The pleasure of a gun dog's company in old age

As years pass for both hunter and companion, appreciation grows.

By Bill Klein

For the Minnesota Star Tribune
August 19, 2019 at 6:19AM
"Faithful Companion,'' painted by Minnesota artist Jim Killen of Owatonna. www.killencollection.com. ORG XMIT: MIN1908091054451655
A gun dog in old age provided a dignified subject when Minnesota artist Jim Killen of Owatonna painted “Faithful Companion.” (www.killencollection.com) (The Minnesota Star Tribune)

It's pure serendipity, the two of us being in our late 70s together. Neither of us ever planned on being old. Oh, there was the undeniable march of the calendar. But that was always something to be ignored. We didn't have time to think about aging, we had ducks to hunt.

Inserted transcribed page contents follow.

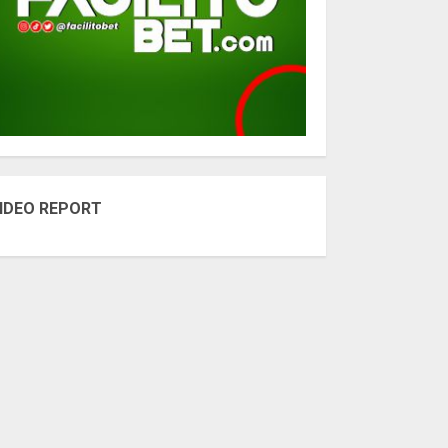
IDEO REPORT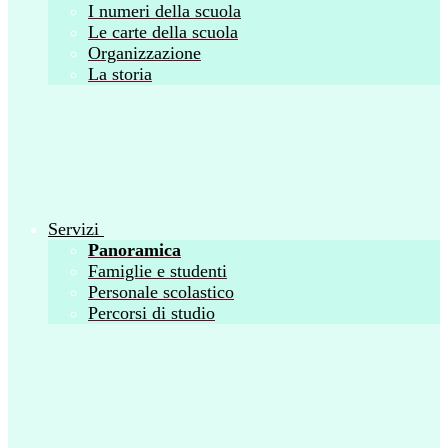
I numeri della scuola
Le carte della scuola
Organizzazione
La storia
Servizi
Panoramica
Famiglie e studenti
Personale scolastico
Percorsi di studio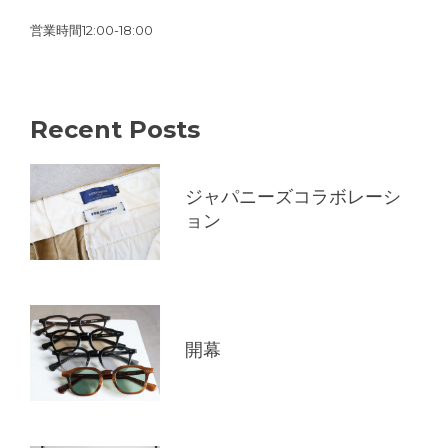
営業時間12:00-18:00
Recent Posts
ジャパニーズコラボレーシ
ョン
開幕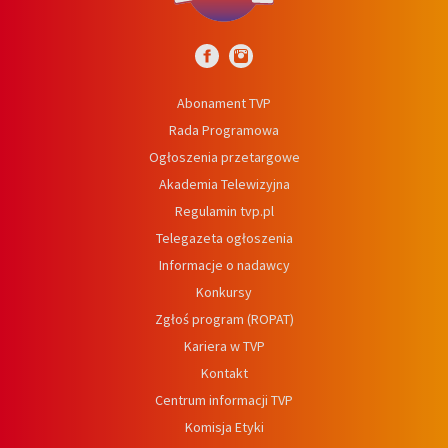
Abonament TVP
Rada Programowa
Ogłoszenia przetargowe
Akademia Telewizyjna
Regulamin tvp.pl
Telegazeta ogłoszenia
Informacje o nadawcy
Konkursy
Zgłoś program (ROPAT)
Kariera w TVP
Kontakt
Centrum informacji TVP
Komisja Etyki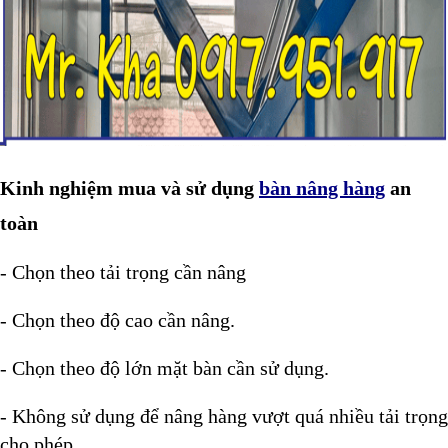
Kinh nghiệm mua và sử dụng
bàn nâng hàng
an
toàn
- Chọn theo tải trọng cần nâng
- Chọn theo độ cao cần nâng.
- Chọn theo độ lớn mặt bàn cần sử dụng.
- Không sử dụng để nâng hàng vượt quá nhiều tải trọng
cho phép.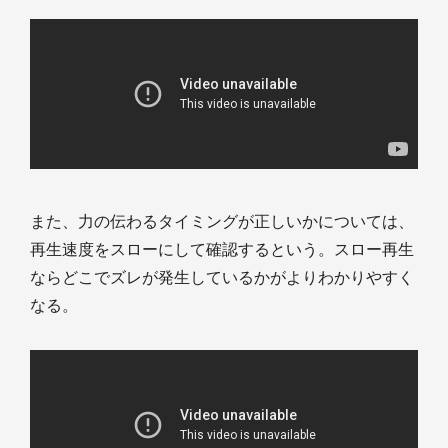
また、力の伝わるタイミングが正しいかについては、
再生速度をスローにして確認するという。スロー再生
ならどこでズレが発生しているかがよりわかりやすく
なる。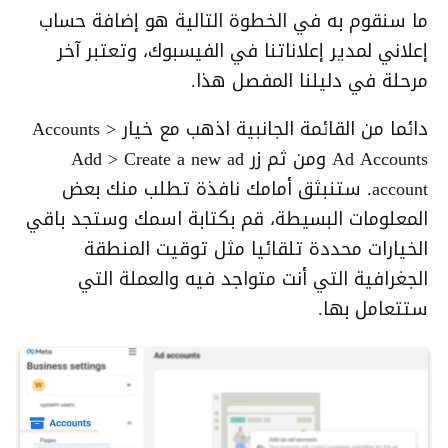
ما سنقوم به في الخطوة التالية هو إضافة حساب
إعلاني لمدير إعلاناتنا في الفيسبوك، وتعتبر آخر
مرحلة في دليلنا المفصل هذا.
دائما من القائمة الجانبية اذهب مع خيار Accounts >
Ad Accounts ومن ثم زر Add > Create a new ad
account. ستنبثق أمامك نافذة تطلب منك بعض
المعلومات البسيطة، قم بكتابة اسمك وستجد باقي
الخيارات محددة تلقائيا مثل توقيت المنطقة
الجغرافية التي أنت متواجد فيه والعملة التي
ستتعامل بها.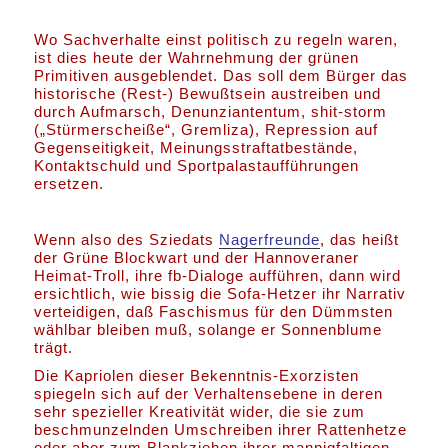
Wo Sachverhalte einst politisch zu regeln waren,
ist dies heute der Wahrnehmung der grünen
Primitiven ausgeblendet. Das soll dem Bürger das
historische (Rest-) Bewußtsein austreiben und
durch Aufmarsch, Denunziantentum, shit-storm
(„Stürmerscheiße“, Gremliza), Repression auf
Gegenseitigkeit, Meinungsstraftatbestände,
Kontaktschuld und Sportpalastaufführungen
ersetzen.
Wenn also des Sziedats
Nagerfreunde
, das heißt
der Grüne Blockwart und der Hannoveraner
Heimat-Troll, ihre fb-Dialoge aufführen, dann wird
ersichtlich, wie bissig die Sofa-Hetzer ihr Narrativ
verteidigen, daß Faschismus für den Dümmsten
wählbar bleiben muß, solange er Sonnenblume
trägt.
Die Kapriolen dieser Bekenntnis-Exorzisten
spiegeln sich auf der Verhaltensebene in deren
sehr spezieller Kreativität wider, die sie zum
beschmunzelnden Umschreiben ihrer Rattenhetze
oder aber zum Blankziehen ihrer mannigfaltigen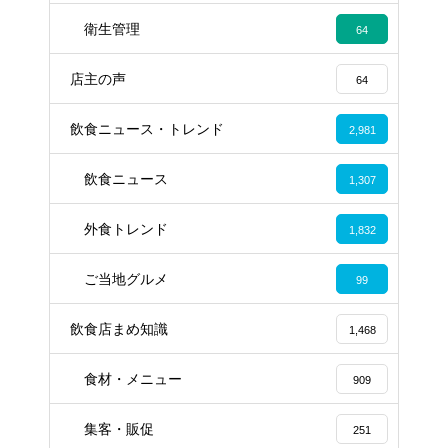
衛生管理
64
店主の声
64
飲食ニュース・トレンド
2,981
飲食ニュース
1,307
外食トレンド
1,832
ご当地グルメ
99
飲食店まめ知識
1,468
食材・メニュー
909
集客・販促
251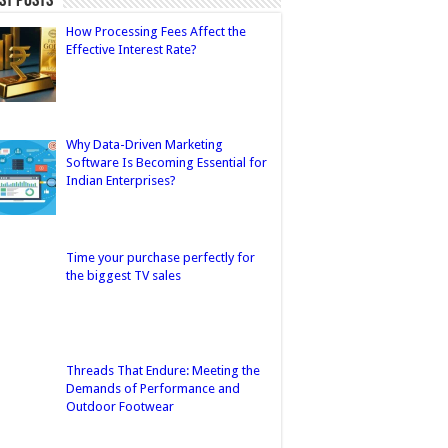
st Posts
How Processing Fees Affect the
Effective Interest Rate?
Why Data-Driven Marketing
Software Is Becoming Essential for
Indian Enterprises?
Time your purchase perfectly for
the biggest TV sales
Threads That Endure: Meeting the
Demands of Performance and
Outdoor Footwear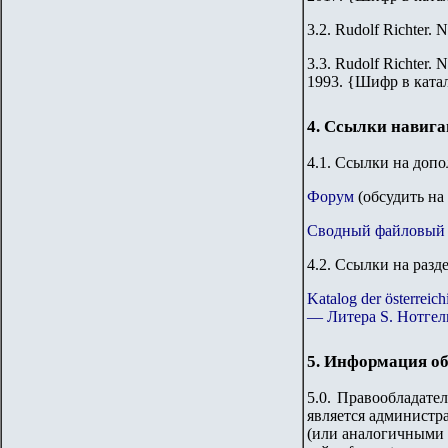
3.2.
Rudolf Richter. N
3.3.
Rudolf Richter. N
1993.
{
Шифр в ката
4. Ссылки навиг
4.1. Ссылки на доп
Форум
(обсудить на
Сводный файловый 
4.2. Ссылки на разд
Katalog der österre
— Литера S. Нотгел
5. Информация об
5.0. Правообладате
является администр
(или аналогичными 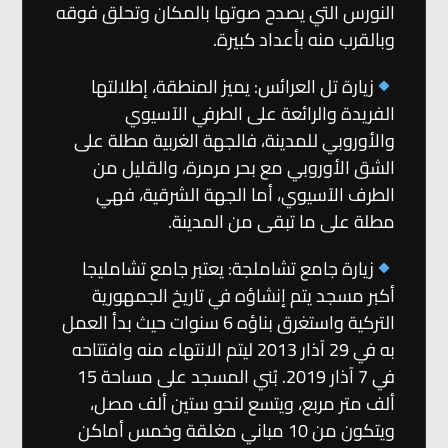
النورس التي يصدح صوتها بالمكان وتحلق فوقه
وبالقرب منه بأعداد كبيرة.
زيارة تل العرائس: يميز المنطقة، إطلالتها
الفريدة والرائعة على الطرفي الآسيوي
والأوروبي للمدينة، فالجهة الغربية مطلة على
الشق الأوروبي مع بحر مرمرة، والقليل من
الطرف الآسيوي، أما الجهة الشرقية، فهي
مطلة على ما تبقى من المدينة.
زيارة جامع تشاملجة: يعتبر جامع تشامليجا
أكبر مسجد يتم إنشاؤه في تاريخ الجمهورية
التركية واستغرق بناؤه 6 سنوات حيث بدأ العمل
به في 29 آذار 2013 ليتم الانتهاء منه وافتتاحه
في 7 آذار 2019. بُني المسجد على مساحة 15
ألف متر مربع، ويتسع لنحو ستين ألف مصل،
ويتكون من 10 مباني مغلقة وخمس أماكن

Planned or not, here we are, both on the cusp of 80, both with beards long ago gone gray. He's got some arthritis in a leg that causes him to limp when there is rain in the forecast. Time to pay the piper for those youthful retrieves in icy November water. I've got a growing list of health issues that often come with the septuagenarian territory. What is — is.

Doc the black Labrador and I joined forces in 2008, when I plucked him and his wagging tail from a litter of eight in a local breeder's barn. If the old saw about being allowed one great dog in your life is true, Doc is mine. He could do it all afield. In addition to his remarkable retrieving skills, he had a passion for the sport of duck hunting to match mine. That is the indelible bond we carry forward into retirement.

Mornings these days stand in stark contrast to our duck camp. There the alarm jangled in the dark of night signaling the start of a frenetic race to beat dawn to the boat and blind. Toast-gulping, gear-grabbing, Thermos-filling chaos, all with an amped-up 80-pound retriever straining to go, go, go. In retirement, we're normally up at the crack of 8 o'clock, tending a more gentlemanly pace in our morning routine. Doc often chomps a Milk-Bone after he pads around his outdoor domain sniffing out the telltale scents of night-critter interlopers. I may linger over a third cup of coffee with the morning paper.

Let's be honest here. Neither Doc nor I has a plate piled high with mandatory activities. One another's company is enough to fill the day. As a companion, he is always grinning, tail-thumping happy. Always. There's a lesson there. I find his joy contagious.

My wife was raised in a home without pets. She was always a little nervous around big dogs.

Until Doc. He has a habit of nudging her hand with his nose until he's certain she loves him too.

The only time I have to raise my voice with Doc is to curb his insistence on introducing himself to every new person he sees. A certain FedEx driver pops out of his truck on our place armed with a pocketful of treats to distract dogs on his appointed rounds. Doc runs right past the dropped treat. He's far more interested in greeting the driver.

For me, Doc is an in-the-moment attachment to yesteryear's hunts; to the hundreds of hours we spent together in duck blinds; to wing shots made and missed; to heroic retrieves made in impossibly difficult conditions. When, on our current day walks, we flush a pair of mallards from our back pond, I see again that look. It's the look that speaks of his love for the hunt.

Oh, did we love the duck hunts. From early October on the Coteau des Prairies in North Dakota to the mid-November sloughs of South Dakota and in our own western Minnesota duck camp in between, we pursued waterfowl with a passion. We were truly the boys of autumn.

As I aged I found hunting partners harder to come by. Deaths, failing health and, frankly, fewer Minnesota ducks thinned the corps of friends I could talk into heading west.

The worst part of hunting alone is making a spectacular shot on a downwind greenhead with no one there to witness it. Doc was always there and anxious to "get back" for the retrieve.

Toward the end of our active hunting careers, bagging ducks became less important to us.

Watching a prairie sunrise from behind cattails; admiring freshly repainted decoys rigged just so on the water; enjoying one another's company was well worth the drive out and home. And being together now in our dessert days makes all those memories more vivid.

When Doc was in his prime he was recruited by his breeder and matched with a promising bitch as a stud dog. The resulting litter was predictably black, handsome and full of hunting DNA.

This means there's a good chance, now years later, that a litter of Doc's extended progeny is squirming under a heat lamp in some Upper Midwest barn. If you are a duck hunter looking for a gun dog, pick the puppy that can't stop wagging his tail.

Bill Klein is a retired executive and Twin Cities writer.